I think it can, by doing something exceedingly simple. How about naming the footnote columns? Once named, the columns advertise themselves as bona fide fields, however sparse, which can be then be properly ignored by the pivot tabler who wants to study only the annual numbers in the year fields.
Simple indeed, but putting new fields into play won’t complete the assignment. You’ll still need to do something about the colons, and because they’re sprinkled among the data-toting year columns, that something won’t be our standard sort-them-to-the-bottom-and-jab-in-an-empty-row patch, a nice but futile try here that would continue to leave colons above the bottom of the data by which you sorted in many of the other columns, by which you hadn’t sorted. Better here, then, might be a find and replace, in which the colons could be overwritten by zeros. Those numeric replenishers would at least restore some numeric standing to the cells, and so qualifying the data to run through their quantitative paces, including some grouping activity. Again, however, the zeros won’t be entirely truth-telling, as the NUT in question will be understood to have no guesting places, when in fact we don’t really know if they do or not.
The larger question, then, is what we do with data of the NA kind, however labelled. Another alternative here, then: find the colons and replace with say, the number 1,000,000, sort the numbers ascendingly, and hammer in the blank row right there. That is, a prudent surrender.

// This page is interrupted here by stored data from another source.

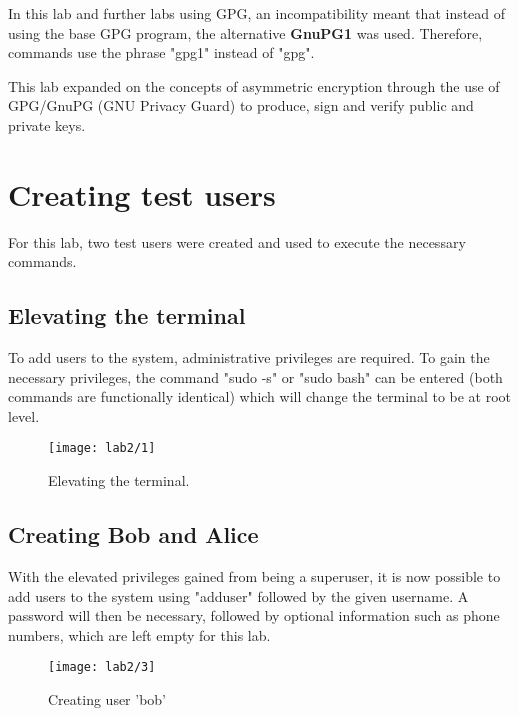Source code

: \begin{tcolorbox}[colback=red!5!white,colframe=red!75!black,title=Important note]
    In this lab and further labs using GPG, an incompatibility meant that instead
    of using the base GPG program, the alternative \textbf{GnuPG1} was used.
    Therefore, commands use the phrase "gpg1" instead of "gpg".
\end{tcolorbox}

This lab expanded on the concepts of asymmetric encryption through the use of\newline
GPG/GnuPG (GNU Privacy Guard) to produce, sign and verify public and private keys.\\

\section{Creating test users}\label{sec:testUsers}
For this lab, two test users were created and used to execute the necessary commands.

\subsection{Elevating the terminal}\label{subsec:sudo}
To add users to the system, administrative privileges are required.
To gain the necessary privileges, the command "sudo -s" or "sudo bash" can be entered
(both commands are functionally identical) which will change the terminal to be at root level.

\begin{figure}[H]
    \centering
    \texttt{[image: lab2/1]}
    \caption{Elevating the terminal.}
    \label{fig:sudo}
\end{figure}

\subsection{Creating Bob and Alice}\label{subsec:createUsers}
With the elevated privileges gained from being a superuser, it is now possible to add users to the system using
"adduser" followed by the given username.
A password will then be necessary, followed by optional information such as phone numbers, which are left empty
for this lab.

\begin{figure}[H]
    \centering
    \texttt{[image: lab2/3]}
    \caption{Creating user 'bob'}
    \label{fig:createBob}
\end{figure}

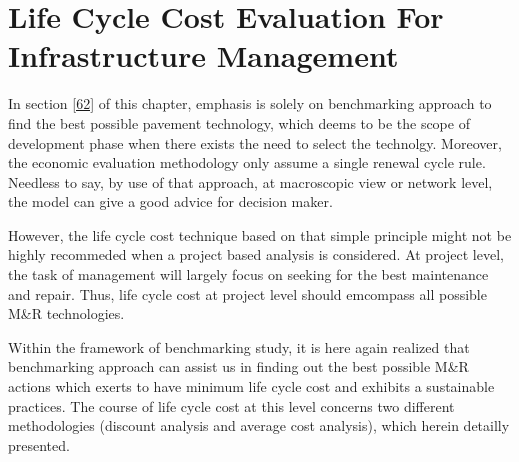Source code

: \section{Life Cycle Cost Evaluation For Infrastructure Management}
\label{63}
In section \ref{62} of this chapter, emphasis is solely on benchmarking approach to find the best possible pavement technology, which deems to be the scope of development phase when there exists the need to select the technolgy. Moreover, the economic evaluation methodology only assume a single renewal cycle rule. Needless to say, by use of that approach, at macroscopic view or network level, the model can give a good advice for decision maker. 

However, the life cycle cost technique based on that simple principle might not be highly recommeded when a project based analysis is considered. At project level, the task of management will largely focus on seeking for the best maintenance and repair. Thus, life cycle cost at project level should emcompass all possible M\&R technologies. 

Within the framework of benchmarking study, it is here again realized that benchmarking approach can assist us in finding out the best possible M\&R actions which exerts to have minimum life cycle cost and exhibits a sustainable practices. The course of life cycle cost at this level concerns two different methodologies (discount analysis and average cost analysis), which herein detailly presented.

There isn’t much else you can do with records that don’t know what’s in their fields.
I also feel obliged here to return the discussion to the field-item disquisition I’ve conducted on these pages, and the analytically advisable demotion of the year fields to item status, all rounded up beneath one, grand field.
And the plea to fairness again obliges me to begin to close the circle and track back to Eurostat’s square-one download options. Had I downloaded the data Without footnotes, I would have spread this sheet before me instead (in excerpt):
And that looks more like it, doesn’t it? But we still have those colons, don’t we?
But please – go back to breakfast/lunch/dinner. And sorry about the coffee spill – dry cleaning should get it out. Don’t forget to bill me.